Getting ripped, and not ripped off, in Ocean County
Wasteland Blues – O.C. Rippers (Ruined Records)
Ocean County, New Jersey, is a 40-minute drive from the Ashbury Park foreshore of Bruce Springsteen and a million miles from his $5000 concert tickets. The same goes for the music of O.C. Rippers, whose 16-song “Wasteland Blues” album is a million times more exciting.
It’s the vinyl version of the 2021 debut CD and if you hang around the I-94 Bar you’ll know the modus operandi: Equal parts Dead Boys, Stooges and Candy Snatchers (especially) with songs that mostly last less than two minutes and are spat out at breakneck pace (for the most part) with venom.
“Wasteland Blues” follows a well-worn path that was immortalised (if that’s not too ironic a term) on compilations like the “Killed By Death” series that chronicled the lonely, lost and lethal punk rock bands of the 1980s and ‘90s American Midwest. Like the bands on those records, they are mightily pissed off.
O.C. Rippers is a local punk supergroup of sorts, by all accounts, with members doing time with Dead Heroes, No Parole, Something In The Water, Wormeaters, Phibes and Lethal Aggression. Although I wouldn’t know them if I slipped on their vomit in a dive bar, their album passes The Saturday Night Test with flying colours: i.e. Would I pay 10 bucks to see them on in a place where I risk spilling my drink because I need a pinch bar to separate the soles of my boots from the beer sodden sticky carpet?

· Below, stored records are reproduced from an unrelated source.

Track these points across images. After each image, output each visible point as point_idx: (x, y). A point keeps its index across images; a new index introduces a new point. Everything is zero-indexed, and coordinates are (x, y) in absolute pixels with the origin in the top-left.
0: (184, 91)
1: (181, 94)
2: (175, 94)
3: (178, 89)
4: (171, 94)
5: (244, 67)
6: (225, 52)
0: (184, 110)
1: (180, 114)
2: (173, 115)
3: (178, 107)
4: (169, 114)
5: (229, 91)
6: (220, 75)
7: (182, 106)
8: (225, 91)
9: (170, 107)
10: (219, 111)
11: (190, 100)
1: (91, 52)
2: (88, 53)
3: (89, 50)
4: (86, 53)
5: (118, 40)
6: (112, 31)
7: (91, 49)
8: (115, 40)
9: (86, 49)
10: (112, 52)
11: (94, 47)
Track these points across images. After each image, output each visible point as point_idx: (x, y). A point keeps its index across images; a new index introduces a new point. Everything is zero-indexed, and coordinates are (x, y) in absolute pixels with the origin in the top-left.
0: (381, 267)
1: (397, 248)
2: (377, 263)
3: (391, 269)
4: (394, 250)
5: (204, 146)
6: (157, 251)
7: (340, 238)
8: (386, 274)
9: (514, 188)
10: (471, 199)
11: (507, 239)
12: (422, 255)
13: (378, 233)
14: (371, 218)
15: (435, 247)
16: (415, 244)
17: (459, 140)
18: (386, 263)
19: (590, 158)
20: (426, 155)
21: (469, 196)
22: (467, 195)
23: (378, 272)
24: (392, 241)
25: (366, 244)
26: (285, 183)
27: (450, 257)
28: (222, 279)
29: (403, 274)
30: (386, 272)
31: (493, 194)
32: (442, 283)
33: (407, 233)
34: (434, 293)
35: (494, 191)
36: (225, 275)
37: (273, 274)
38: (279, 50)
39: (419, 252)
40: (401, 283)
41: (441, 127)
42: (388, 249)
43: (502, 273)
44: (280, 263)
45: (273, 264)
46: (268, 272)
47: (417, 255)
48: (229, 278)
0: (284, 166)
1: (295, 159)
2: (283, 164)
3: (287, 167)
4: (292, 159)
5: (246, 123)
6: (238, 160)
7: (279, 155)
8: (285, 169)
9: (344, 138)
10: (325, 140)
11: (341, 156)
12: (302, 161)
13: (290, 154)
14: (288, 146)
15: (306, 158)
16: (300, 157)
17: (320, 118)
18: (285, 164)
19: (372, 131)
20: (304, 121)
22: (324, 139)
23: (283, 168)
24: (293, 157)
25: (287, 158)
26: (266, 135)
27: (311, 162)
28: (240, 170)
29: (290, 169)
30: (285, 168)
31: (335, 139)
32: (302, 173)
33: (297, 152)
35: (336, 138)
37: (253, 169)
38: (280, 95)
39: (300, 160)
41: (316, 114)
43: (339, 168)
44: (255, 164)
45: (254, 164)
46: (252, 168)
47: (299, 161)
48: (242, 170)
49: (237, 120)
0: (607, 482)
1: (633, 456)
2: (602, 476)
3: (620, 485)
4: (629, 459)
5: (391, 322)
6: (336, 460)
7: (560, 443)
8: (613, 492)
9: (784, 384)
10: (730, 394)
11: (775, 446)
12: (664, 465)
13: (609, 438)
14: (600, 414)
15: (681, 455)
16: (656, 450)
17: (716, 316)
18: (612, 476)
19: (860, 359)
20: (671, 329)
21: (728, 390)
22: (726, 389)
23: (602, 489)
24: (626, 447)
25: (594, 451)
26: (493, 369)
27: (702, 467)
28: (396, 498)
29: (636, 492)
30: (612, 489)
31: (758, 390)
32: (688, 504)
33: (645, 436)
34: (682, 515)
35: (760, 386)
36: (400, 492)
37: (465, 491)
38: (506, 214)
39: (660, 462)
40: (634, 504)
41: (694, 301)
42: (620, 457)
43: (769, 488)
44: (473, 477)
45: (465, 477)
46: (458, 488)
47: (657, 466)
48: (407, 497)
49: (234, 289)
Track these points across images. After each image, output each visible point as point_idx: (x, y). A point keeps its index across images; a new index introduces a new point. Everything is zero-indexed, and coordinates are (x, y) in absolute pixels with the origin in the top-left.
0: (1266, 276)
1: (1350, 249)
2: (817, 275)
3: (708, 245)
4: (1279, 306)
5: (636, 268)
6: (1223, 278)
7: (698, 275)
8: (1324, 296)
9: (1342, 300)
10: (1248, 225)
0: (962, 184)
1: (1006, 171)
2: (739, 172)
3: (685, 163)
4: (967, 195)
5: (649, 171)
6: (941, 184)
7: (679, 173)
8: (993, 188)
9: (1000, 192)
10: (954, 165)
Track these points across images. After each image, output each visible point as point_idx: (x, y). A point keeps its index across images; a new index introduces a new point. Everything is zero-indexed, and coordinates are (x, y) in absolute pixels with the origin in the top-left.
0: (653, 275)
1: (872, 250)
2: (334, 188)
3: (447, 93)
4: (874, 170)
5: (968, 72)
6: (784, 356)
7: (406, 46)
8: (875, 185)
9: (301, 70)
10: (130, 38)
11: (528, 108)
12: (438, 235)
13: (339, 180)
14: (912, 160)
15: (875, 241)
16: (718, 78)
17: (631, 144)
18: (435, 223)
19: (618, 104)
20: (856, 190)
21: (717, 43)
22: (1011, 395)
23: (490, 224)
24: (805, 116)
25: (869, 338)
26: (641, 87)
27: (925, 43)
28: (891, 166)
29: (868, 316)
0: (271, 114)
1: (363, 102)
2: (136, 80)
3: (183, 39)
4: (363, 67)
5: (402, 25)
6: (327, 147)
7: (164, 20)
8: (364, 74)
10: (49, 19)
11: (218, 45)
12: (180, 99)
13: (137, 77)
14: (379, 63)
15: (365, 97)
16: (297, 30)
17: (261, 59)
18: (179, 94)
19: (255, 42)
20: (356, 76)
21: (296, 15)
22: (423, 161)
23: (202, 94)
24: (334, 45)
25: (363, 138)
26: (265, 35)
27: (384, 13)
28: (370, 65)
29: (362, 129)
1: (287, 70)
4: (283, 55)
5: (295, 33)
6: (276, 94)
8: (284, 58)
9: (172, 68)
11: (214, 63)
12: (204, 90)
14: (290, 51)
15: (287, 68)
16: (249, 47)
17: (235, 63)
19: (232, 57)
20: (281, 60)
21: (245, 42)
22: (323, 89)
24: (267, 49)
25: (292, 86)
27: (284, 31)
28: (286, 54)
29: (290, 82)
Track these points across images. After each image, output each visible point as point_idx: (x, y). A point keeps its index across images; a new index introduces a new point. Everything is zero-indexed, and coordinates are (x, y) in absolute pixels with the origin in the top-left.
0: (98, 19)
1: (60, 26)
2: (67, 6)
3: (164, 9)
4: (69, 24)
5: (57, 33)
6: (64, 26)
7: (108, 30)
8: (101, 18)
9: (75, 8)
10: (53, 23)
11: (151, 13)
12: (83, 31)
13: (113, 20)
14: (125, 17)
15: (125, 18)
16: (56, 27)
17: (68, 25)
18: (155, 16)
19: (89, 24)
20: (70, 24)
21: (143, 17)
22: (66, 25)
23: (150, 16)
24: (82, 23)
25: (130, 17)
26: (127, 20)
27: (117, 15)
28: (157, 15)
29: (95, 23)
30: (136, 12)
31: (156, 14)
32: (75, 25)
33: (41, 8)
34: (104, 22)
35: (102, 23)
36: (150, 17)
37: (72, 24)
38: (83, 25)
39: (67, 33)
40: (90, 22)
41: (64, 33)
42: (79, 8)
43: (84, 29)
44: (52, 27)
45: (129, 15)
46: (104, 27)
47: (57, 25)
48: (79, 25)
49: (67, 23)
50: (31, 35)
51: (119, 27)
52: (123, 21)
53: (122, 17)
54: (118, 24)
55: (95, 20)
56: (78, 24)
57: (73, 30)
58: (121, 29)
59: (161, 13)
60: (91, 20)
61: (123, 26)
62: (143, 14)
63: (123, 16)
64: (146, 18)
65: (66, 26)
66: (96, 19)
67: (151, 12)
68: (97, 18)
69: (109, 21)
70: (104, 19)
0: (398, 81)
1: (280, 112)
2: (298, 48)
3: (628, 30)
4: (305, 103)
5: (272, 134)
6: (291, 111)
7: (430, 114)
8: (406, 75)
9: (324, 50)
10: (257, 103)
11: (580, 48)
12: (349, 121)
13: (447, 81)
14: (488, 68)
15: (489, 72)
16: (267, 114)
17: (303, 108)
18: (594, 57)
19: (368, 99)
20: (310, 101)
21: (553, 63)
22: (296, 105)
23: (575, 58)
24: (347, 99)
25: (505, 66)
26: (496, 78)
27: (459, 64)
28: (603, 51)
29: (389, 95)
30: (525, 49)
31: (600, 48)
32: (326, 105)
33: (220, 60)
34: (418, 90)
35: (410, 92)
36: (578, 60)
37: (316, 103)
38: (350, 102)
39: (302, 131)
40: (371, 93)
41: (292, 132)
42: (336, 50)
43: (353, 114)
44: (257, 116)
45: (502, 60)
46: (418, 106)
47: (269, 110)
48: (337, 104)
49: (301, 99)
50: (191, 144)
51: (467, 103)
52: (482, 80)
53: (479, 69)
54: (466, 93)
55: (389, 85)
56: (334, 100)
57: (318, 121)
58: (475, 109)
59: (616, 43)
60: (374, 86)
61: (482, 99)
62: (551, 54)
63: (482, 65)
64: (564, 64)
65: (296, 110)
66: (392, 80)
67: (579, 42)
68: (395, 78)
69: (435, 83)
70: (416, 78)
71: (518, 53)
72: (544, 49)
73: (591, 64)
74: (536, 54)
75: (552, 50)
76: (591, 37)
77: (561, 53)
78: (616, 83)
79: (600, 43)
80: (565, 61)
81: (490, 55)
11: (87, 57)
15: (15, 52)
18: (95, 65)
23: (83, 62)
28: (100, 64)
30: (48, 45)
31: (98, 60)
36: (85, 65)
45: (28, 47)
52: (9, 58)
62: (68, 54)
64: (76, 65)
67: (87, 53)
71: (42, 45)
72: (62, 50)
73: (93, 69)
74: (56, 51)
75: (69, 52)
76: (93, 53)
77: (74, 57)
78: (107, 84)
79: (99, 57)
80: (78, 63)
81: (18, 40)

Although you might have heard this story before, it’s the manner of O.C. Rippers’ telling of it that makes it worth a re-run. The songs have variety and dynamics, and range from ful frontal punk rock assaults to a bluesy groove. Singer Lyle can swing from an adenoidal outburst (“Do The Whip”, “White Lightning”) to a scuzzy growl and Jonny’s guitar fills the available spaces without lapsing into monotony.
Dig deep and you’ll realise that “The Power of Love” (not that one) is a pop song. “Just Gotta Run” could be mistaken for a slice of New Wave of British Metal before finding its punk rock feet, while “Vomit-pig”, “Born in Waco” and “Piss” are foot-to-the-floor bursts. “Rock and Roll Until I Die” sounds like Dr Feelgood covered by Sid Vicious.
“Feed Me” features the most fuzzed bass you’ll hear this side of a Cosmic Psychos experiment and the rhythm section indulges in some spectacular floor routines that would do the US gymnastics team proud.
Not the worst 15 bucks you’ll spend this month and a much better investment than a ticket to boost the superannuation account of boring old Broooooooce.